Já vergada e cega, passam-me a lima ríspida ou me batem na face com a pedra rude. Sou o espelho da lua e do sol quando nascem.
Os euditos me desprezam. Sempre os perdoei. Ainda mato-lhes a fome. Lavro todos os livros do mundo e não me alimento dos seus frutos.
Estou nos banquetes. Enfeito as jarras de cristal com as pétalas matizadas. Planto o linho das toalhas de richelieu que realçam os faisões nas baixelas de prata. Em oferenda, levo as frutas da sobremesa. Plantei as jaqueiras centenárias. Até a champanha e licores que inebriam, passam todos pelo beijo dos meus lábios. Levo alegria, gargalhadas, inspiração aos músicos e poetas.
Não me queixo do destino. Em verdade, em verdade vos digo: o pão do pobre e o da hóstia consagrada (que se transforma no corpo de Cristo) e a uva do vinho do seu sangue lavam minhas lágrimas e suor.
Os poetas nunca me lavraram um canto. Rimam os passarinhos, as luas crescentes, as saudades, as flores, as dores, os albores e os amores. Mas sou símbolo do lavrador, que lavra a dor. Sou a palavra da terra.
Não chego a ser coroa cravejada de brilhantes. Nem aliança nupcial. Nem adorno das rainhas. Nem medalha do Nobel da Paz. Nem estatueta do Oscar. Nem pouso na vaidade dos comendadores. Em verdade vos digo: não vou além de um caco de ferro metido num pedaço de pau.
Não deixo o aroma de sândalo e mirra dos Reis Magos aos pés do Menino. Em verdade vos digo: alimentei a família de José e Maria com o trigo que plantei.
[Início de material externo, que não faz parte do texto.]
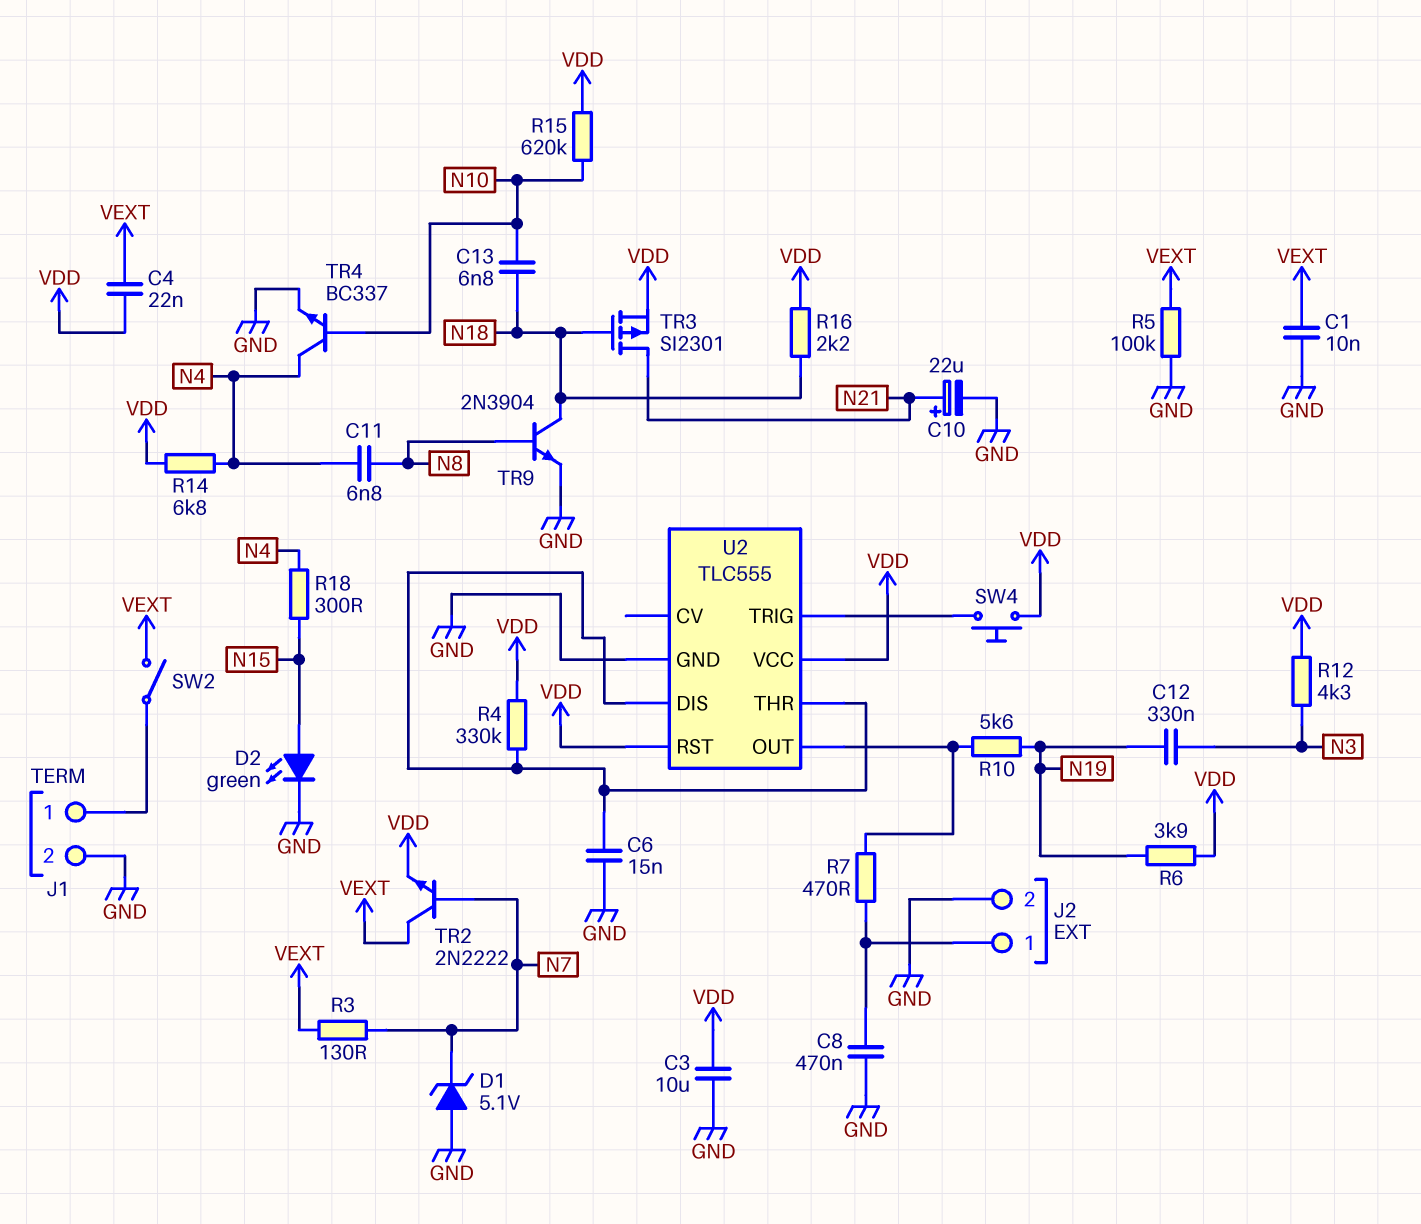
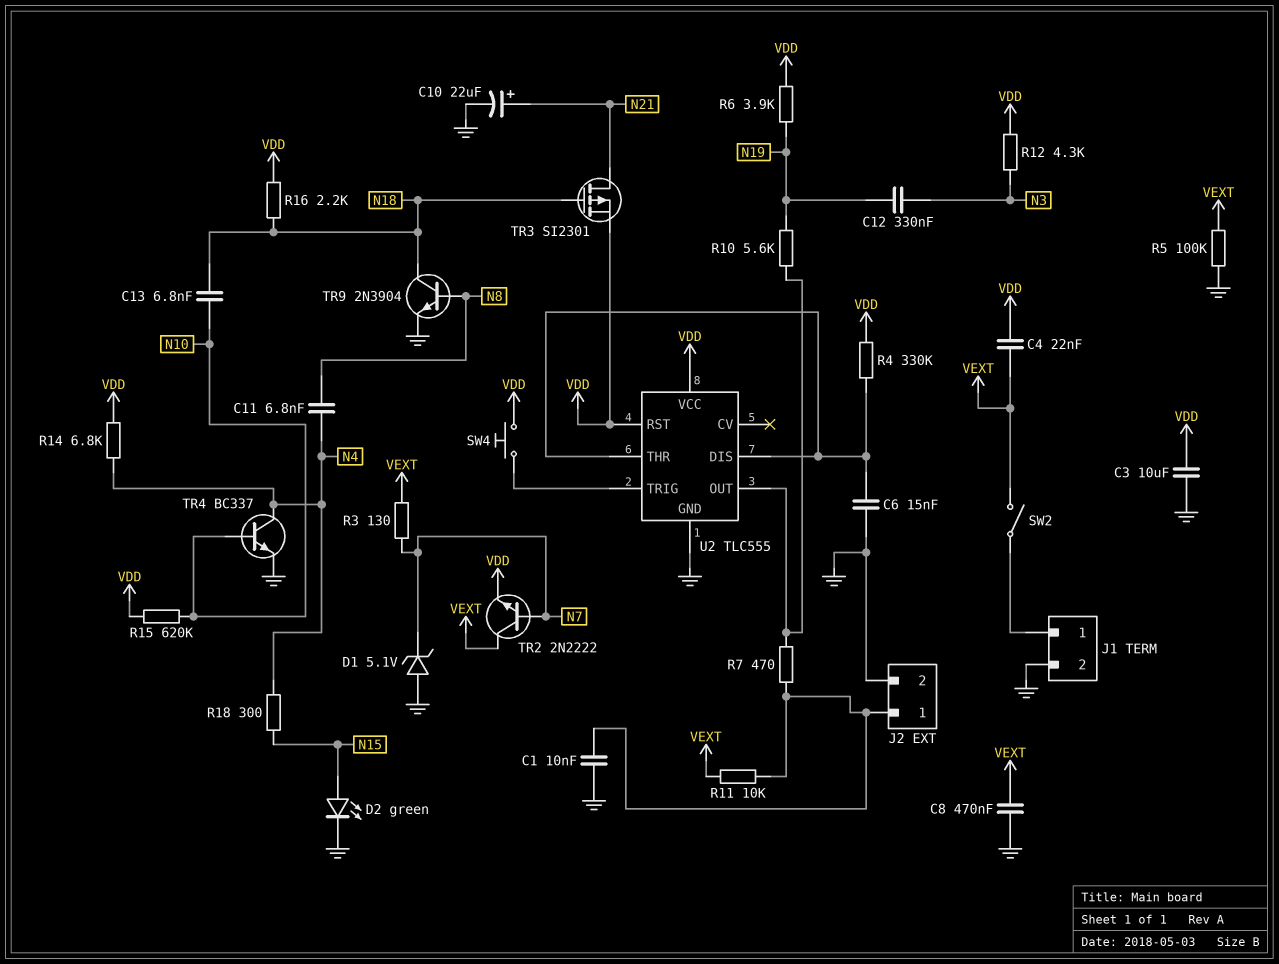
C1: 10nF (GND, VEXT) -> 10nF (GND, J2/1)
C8: 470nF (GND, J2/1) -> 470nF (GND, VEXT)
R11: none -> 10k (J2/1, VEXT)

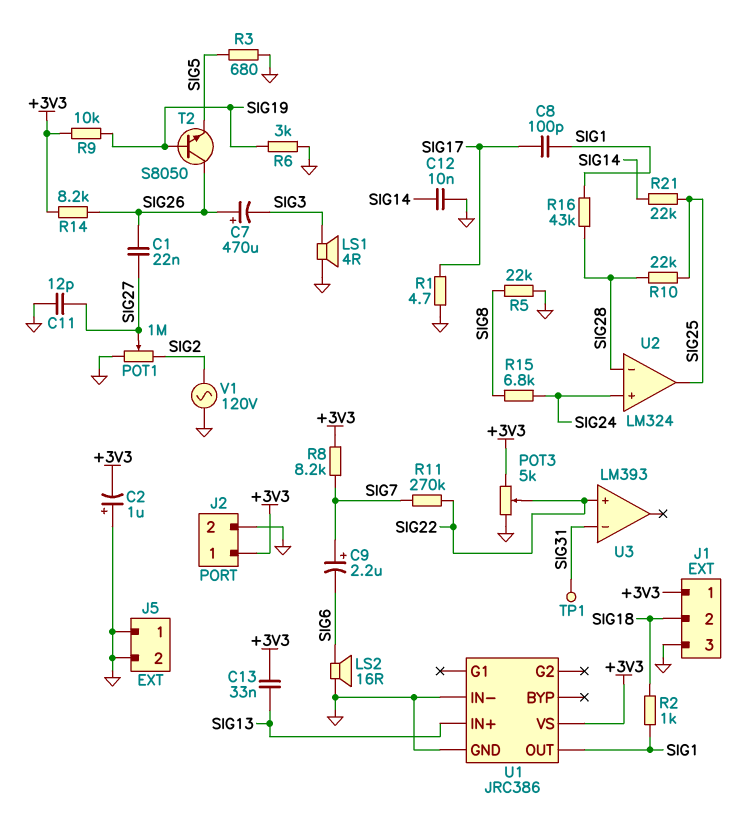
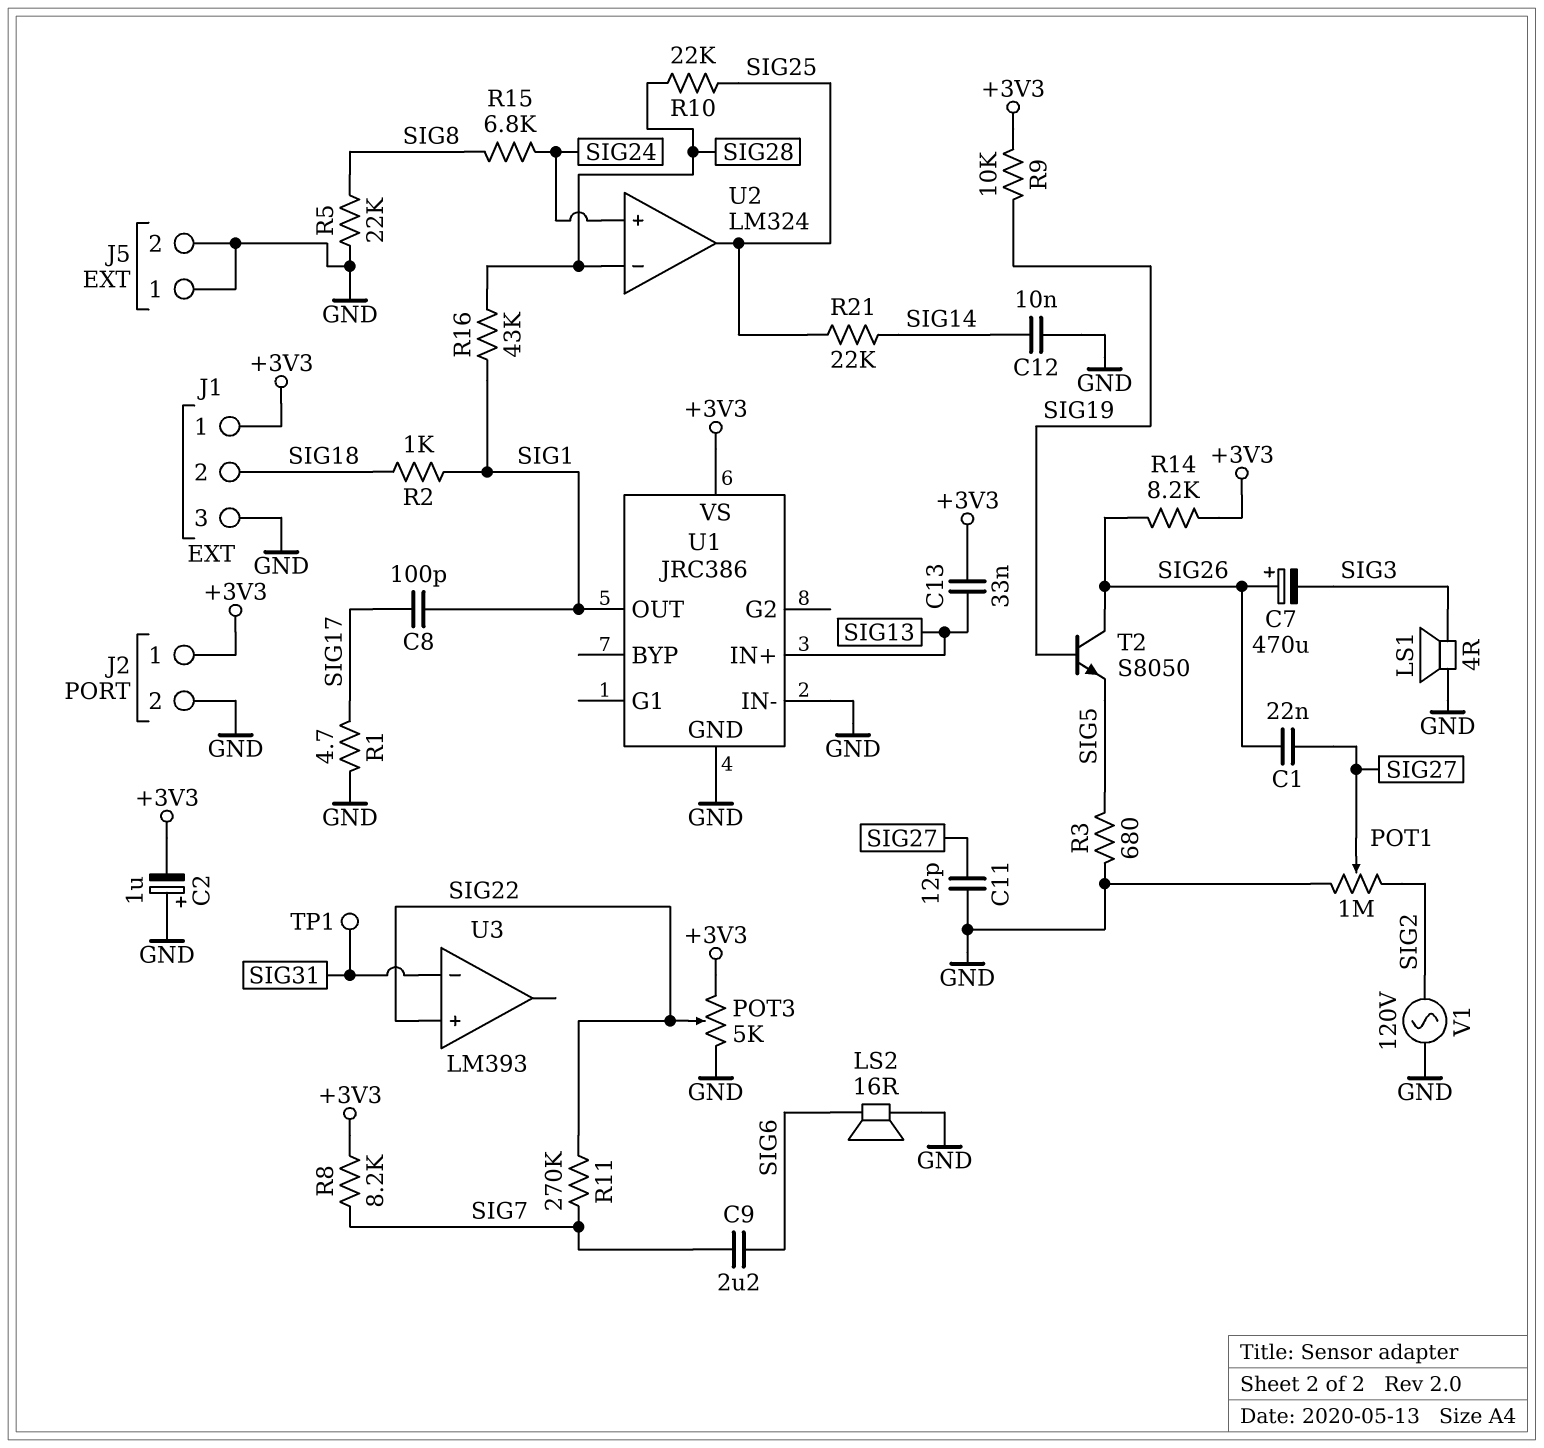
C9: 2.2uF (plus SIG7, minus SIG6) -> 2.2uF (SIG6, SIG7)
R6: 3k (GND, SIG19) -> none

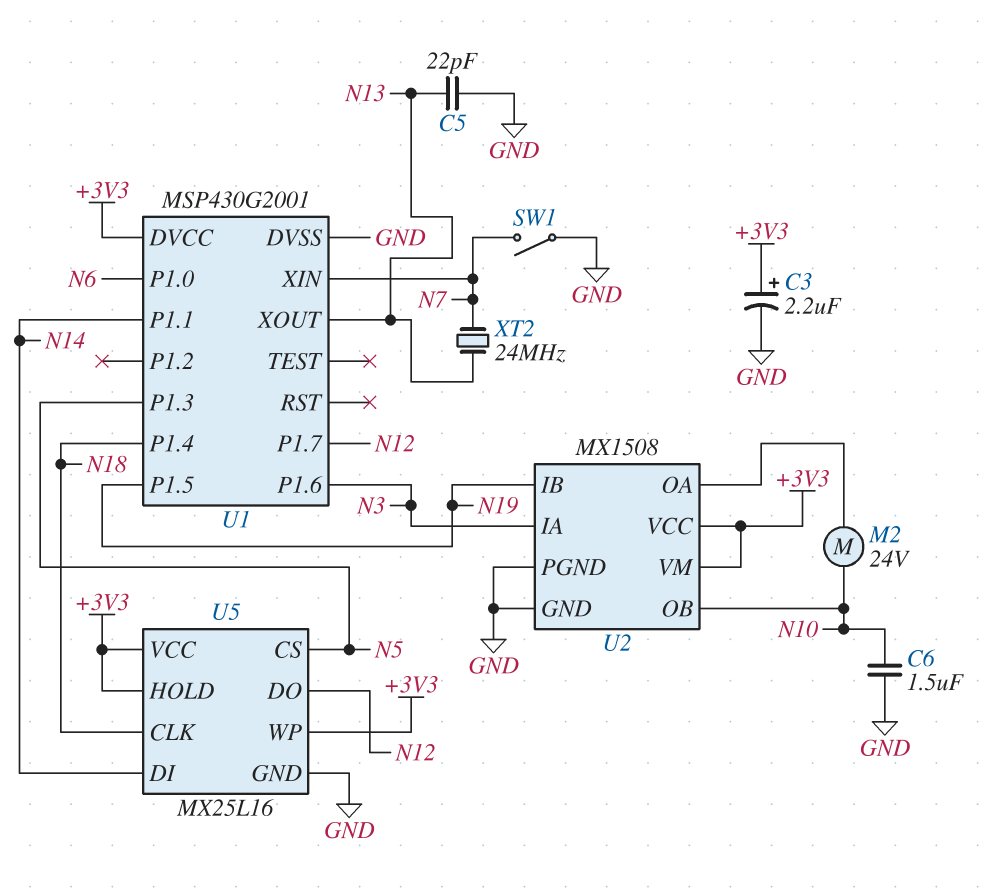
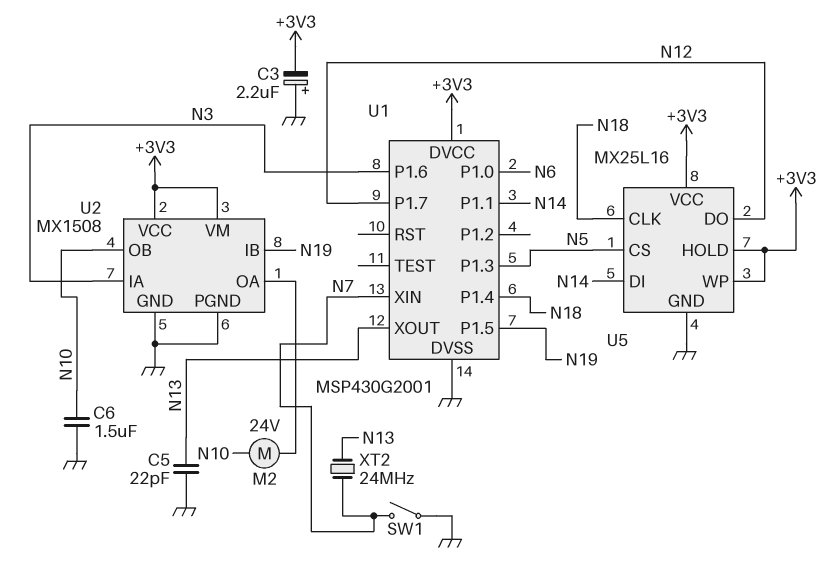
C3: 2.2uF (plus +3V3, minus GND) -> 2.2uF (plus GND, minus +3V3)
Meu perfume é o suor dos negros nos eitos.
Não planto as metralhadoras nas trincheiras. Planto a rosa, o jasmineiro, o manacá, a flor do feijoeiro. Não planto a fome. Carpi-la é o meu ofício. Não toco a música dos violinos. Acompanho os acordes dos canarinhos-terra das amanhecenças. Não tenho os candelabros de ouro que ilumina os anfiteatros de veludo. O sol e a lua é que me enfeitam os salões verdes dos milharais e riscam partituras no chão.
Não vou esquiar Alpes gelados nos pés de princesas. Prefiro as mãos de rocha dos descalços. Não sirvo de brinquedo para os meninos dos palácios. Mas até as criancinhas que mal começam a andar na roça pegam a enxadinha gasta da avó e saímos traquinando. E o avô ralha, comovido: menininha é cedo pra labuta, teu tempo chega.
A debutante não me leva aos bailes da corte. Mas a menina da Fazenda do Povo, antes da primeira lua, me ama tanto que a sua mamãe me esconde para não fugirmos à horta sob a pureza das noites azuladas.
Quando virar uma lágrima de aço enferrujado, num canto da roça ou do oitão da casa de taipa, não quero que me sejam gratos – ó gente de pouca fé. Rogo que cantem uma oração para que eu possa adormecer em paz e voltar ao pó da madre, que tanto amei.
Alimento todos os homens: santos, operários, reis, generais, heróis, eruditos, criminosos no fundo das prisões, prostitutas. E nunca pergunto a quem vou alimentar.
Euclides Neto
1995
Homenagem aos 84 anos de idade vividos aqui e além.